What to work on =
**a)** In the piece on John Hodgman, rewrite the passage from "To be clear, Hodgman" to "Hodgman’s wolf pack.", replacing "episode five" with "episode six".
**b)** In the piece on John Hodgman, what kinds of roles did his facial hair add to his typecasting?
**c)** Continue the piece on John Hodgman and his wolf role from its last sentence.

Selected excerpt =

------------------------------------------------------------

If you’ve listened to Hodgman’s podcast — “Judge John Hodgman” — or read his books, or you remember him from The Daily Show or as the guy who said: “I’m a PC” in those old Mac versus PC commercials, let me tell you something: John Hodgman is exactly what he seems like in all the stuff he manufactures, with one key difference. The real John Hodgman, the unfiltered one on the phone doesn’t seem like he’s being fun or honest for an audience. It seems personal. It’s like an old friend and he knows that you know that he knows you guys both get it. In other words, the phrase — a wolf that wears a turtleneck and thinks he’s Carl Sagan — could describe a kind of internalized religion for certain dads.

“I talk about it in my book, I tend to typecast either as a nerd, or you know a doctor, or a professor, or any kind of person wearing glasses. That’s my specialty,” Hodgman says. “But then when I grew some ill-advised facial hair a couple of years ago, my repertoire expanded to creeps and perverts, um and evil people. And so the wolf named Billions that I play, my typecasts come at me at two angles: One, I am a nerd and a wolf who has become evolved beyond his instincts and wants to expand his horizons semi-literally by staring at the stars contemplating the cosmos. But at the same time, I am a creature of the night and a little bit of a monster. So you know, it’s two sides of the beast of the rather low-denomination John Hodgman coin.”

To be clear, Hodgman and GZA’s astronomer wolves are not the main characters in Kipo and the Age of Wonderbeasts. In fact, they don’t even show up until episode five. The series itself is set in a dystopic Earth in which our hero — a young girl named Kipo — navigates a transformed world populated by a lot of mutated animals. The titular “Wonderbeasts,” include talking insects, snakes, a blue pig with four eyes and eight legs, and of course, Hodgman’s wolf pack.

------------------------------------------------------------

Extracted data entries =
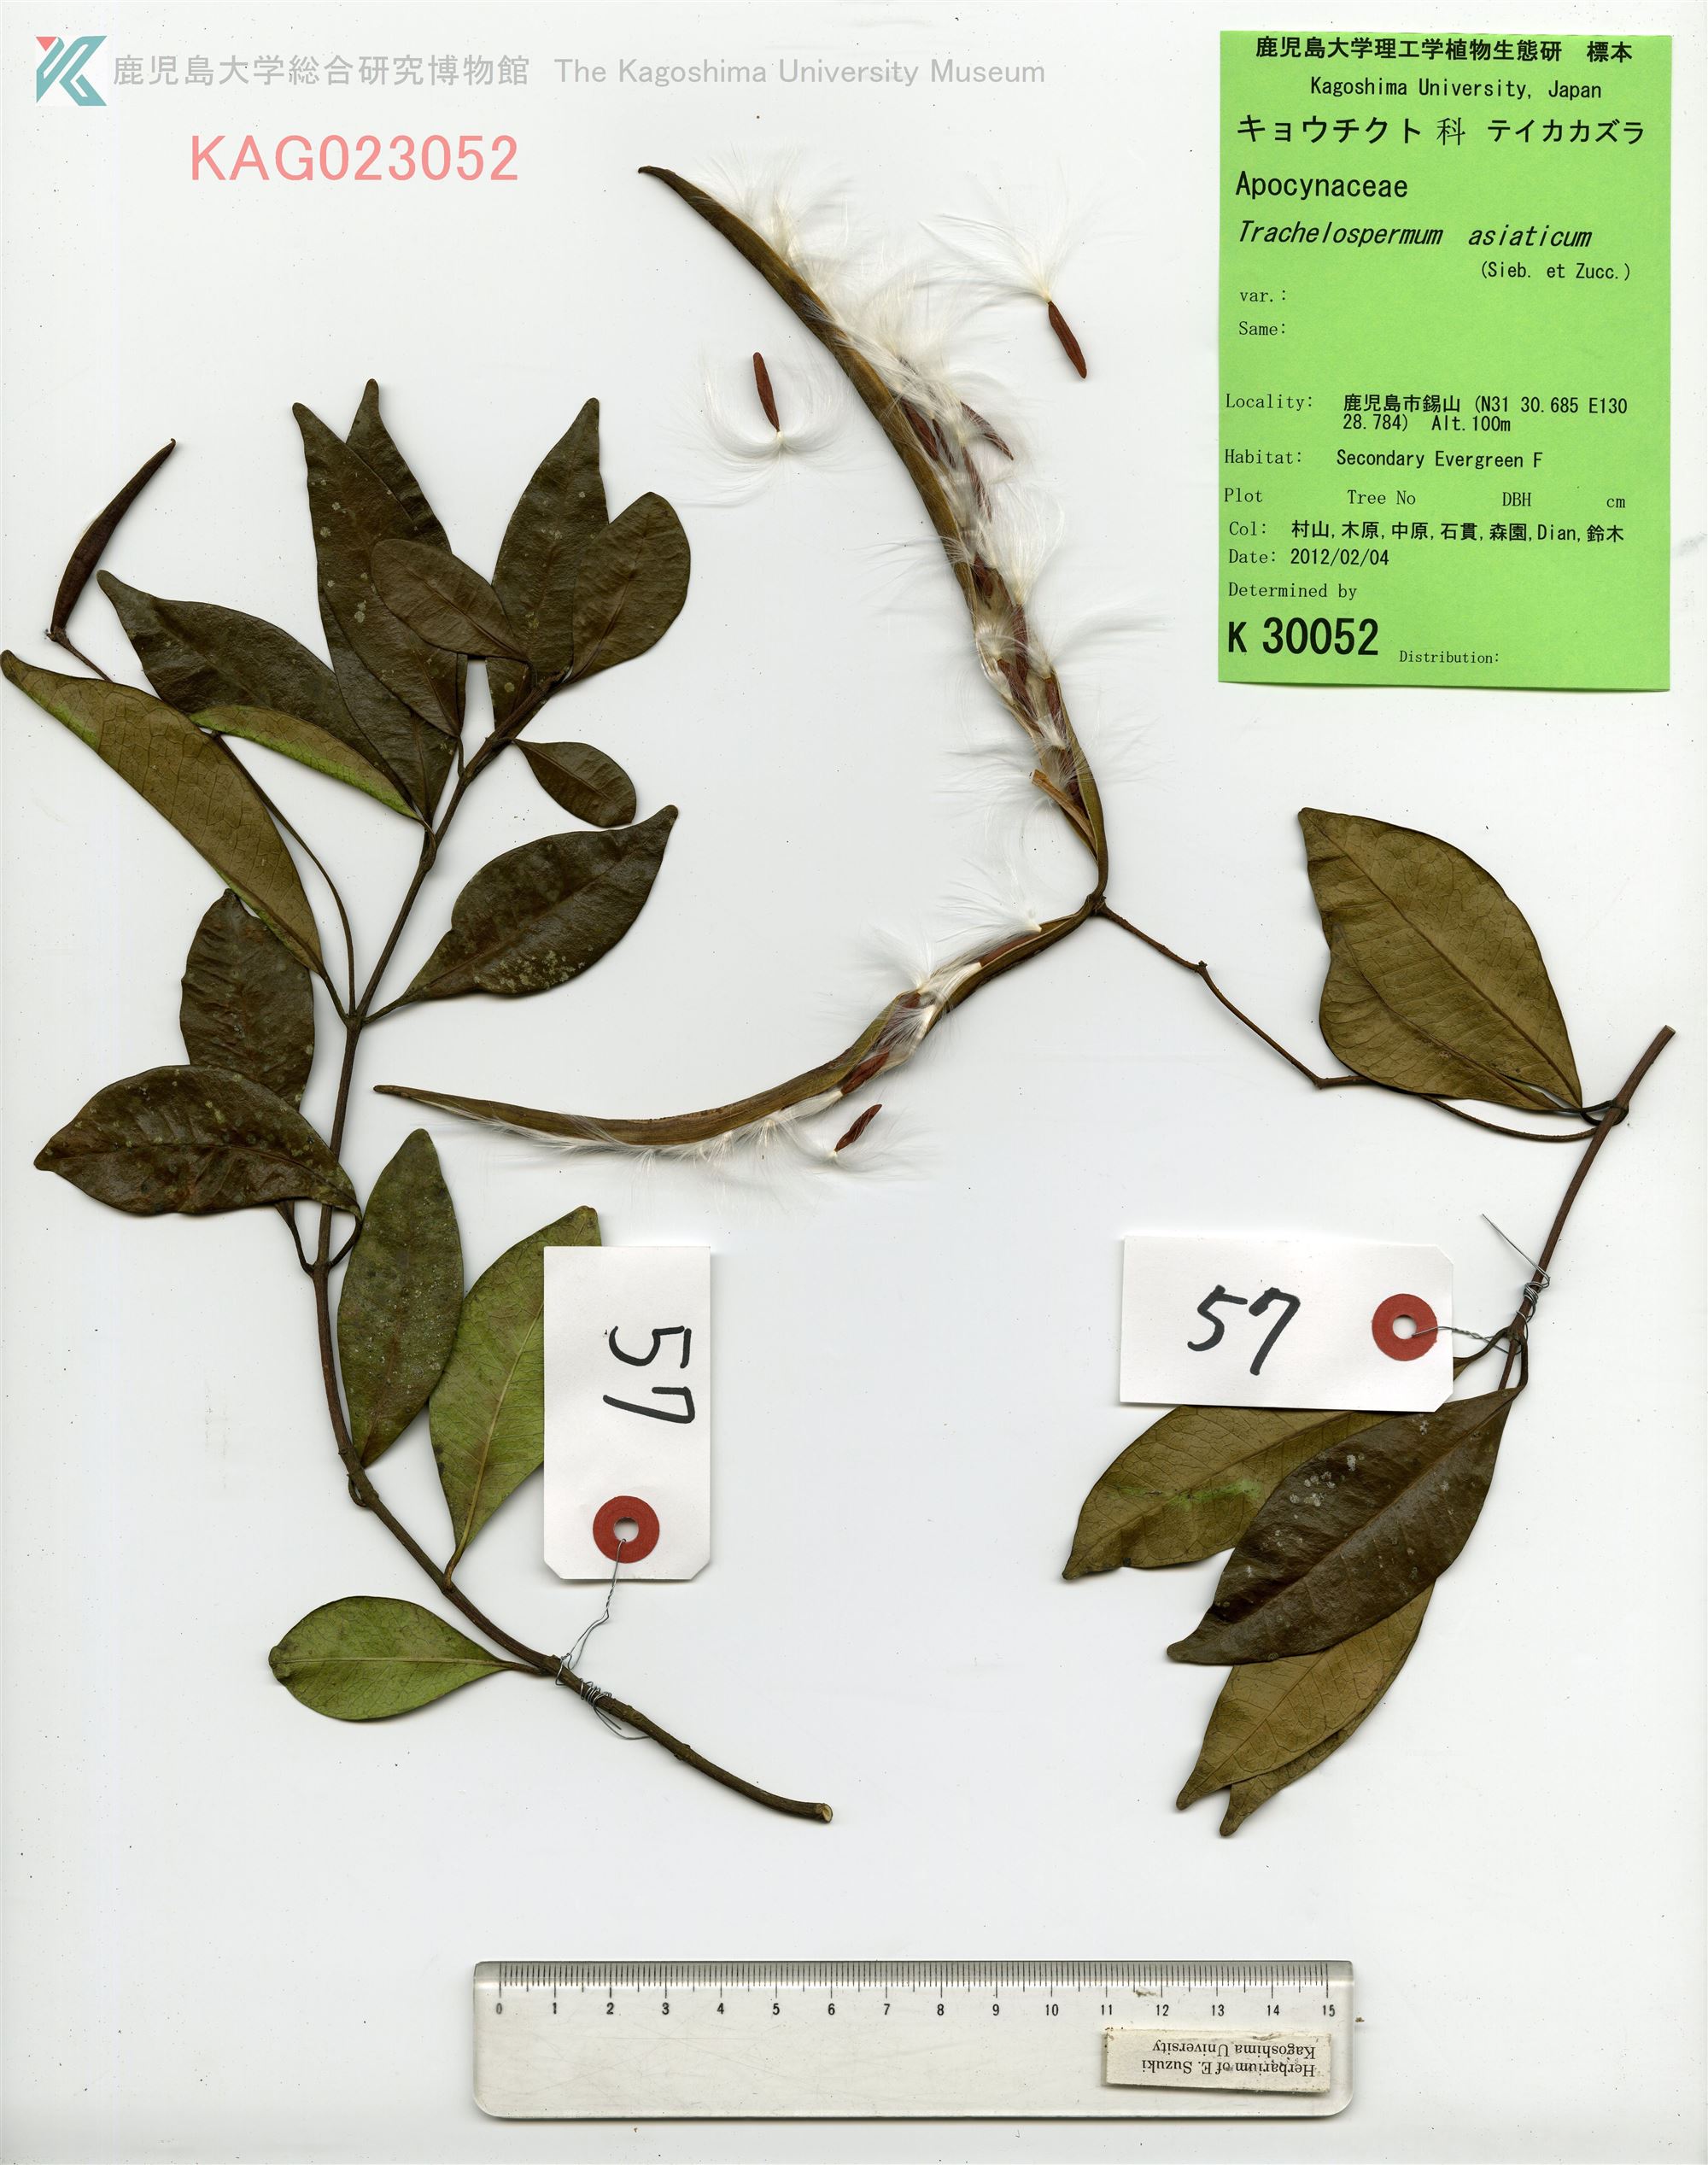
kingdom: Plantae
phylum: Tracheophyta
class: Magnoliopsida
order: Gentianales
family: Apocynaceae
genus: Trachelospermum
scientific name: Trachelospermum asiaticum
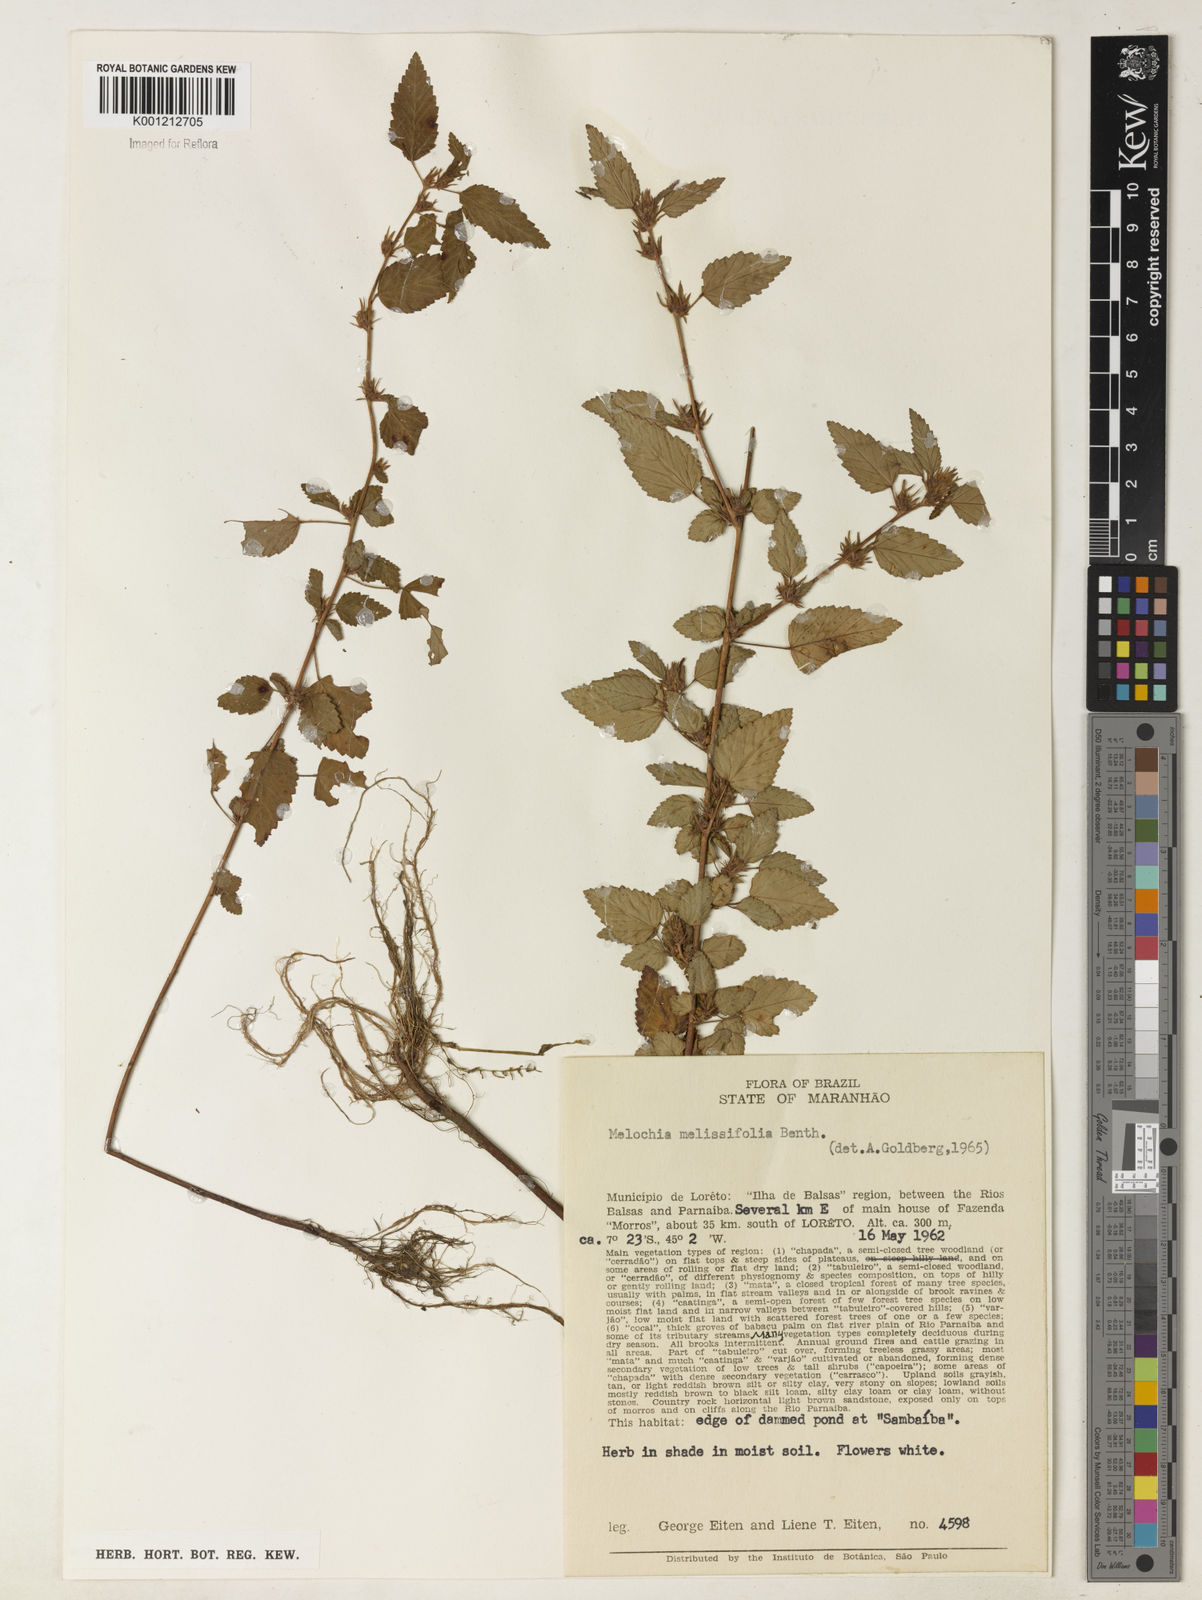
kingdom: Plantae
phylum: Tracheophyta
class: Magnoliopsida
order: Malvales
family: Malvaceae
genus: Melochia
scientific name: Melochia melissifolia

------------------------------------------------------------

Task-by-task results =
**a)**
To be clear, Hodgman and GZA’s astronomer wolves are not the main characters in Kipo and the Age of Wonderbeasts. In fact, they don’t even show up until episode six. The series itself is set in a dystopic Earth in which our hero — a young girl named Kipo — navigates a transformed world populated by a lot of mutated animals. The titular “Wonderbeasts,” include talking insects, snakes, a blue pig with four eyes and eight legs, and of course, Hodgman’s wolf pack.

**b)** Creeps, perverts and evil people.

**c)**
Kipo is of a relatively new kind of genre which is all-ages inclusive but it speaks to very mature themes. It’s a new kind of genre of animation that respects children rather than talks down to them but gives them stories that have real emotional resonance and maturity. For that reason, it is equally enjoyable by the adults in their lives. I’m not sure that ‘kid-friendly’ is a useful term. It’s not kid-friendly, it’s simply not kid-adverse. Because, if anything it’s more respectful of children.”

This distinction — that how we define kids’ entertainment shouldn’t be so rigid — isn’t something you tend to hear from celebrities who lend their voices to animated projects. Hodgman is right. Kipo and the Wonderbeasts wouldn’t necessarily be appropriate for a toddler, but if a child is over the age of 9-years-old or so, there’s nothing in this series that would repel them. That said, it’s not placating to them either. Children are fairly smart and often can tell the difference between narrative art that is pandering and narrative art that just happens to be for them, too.

“Well, my friend Griffin Newman pointed out to me that Frank Langella —one of the greatest actors of our time —considers Skeletor to be one of the greatest roles he’s ever had,” Hodgman says, doubling-down not only ’80s nostalgia, but bringing home his larger point: Langella took his role as He-Man’s nemesis seriously, which is why kids connected with the world of Masters of the Universe. The essential difference now is that newer kids’ shows, like Kipo, are a little more ethical. Netflix might want you to get a subscription, but it’s not like they’re pushing an entire toyline at the same time.

“What we generally don’t get from post-apocalyptic stories often is a sense of optimism,” Hodgman explains. “With all due respect to The Walking Dead —which is a great comic book and a great show —but it’s a very kind of grim adult fantasy: ‘Gee, I sure do wish society would collapse so it would be acceptable for me to carry a crossbow around and shoot people.’ This isn’t that. Kipo and her friends occupy a dangerous world. They are a group of friends who are from very different backgrounds and they model a new way forward. It’s nice to see a post-apocalyptic Earth scenario where the message is: You know it might be ok? It might be fine. We might have to run away from 30-eared mega rabbits but we can survive. I think that’s a very comforting and deeply optimistic message to give to kids.”

Kipo and the Age of Wonderbeasts is streaming now on Netflix.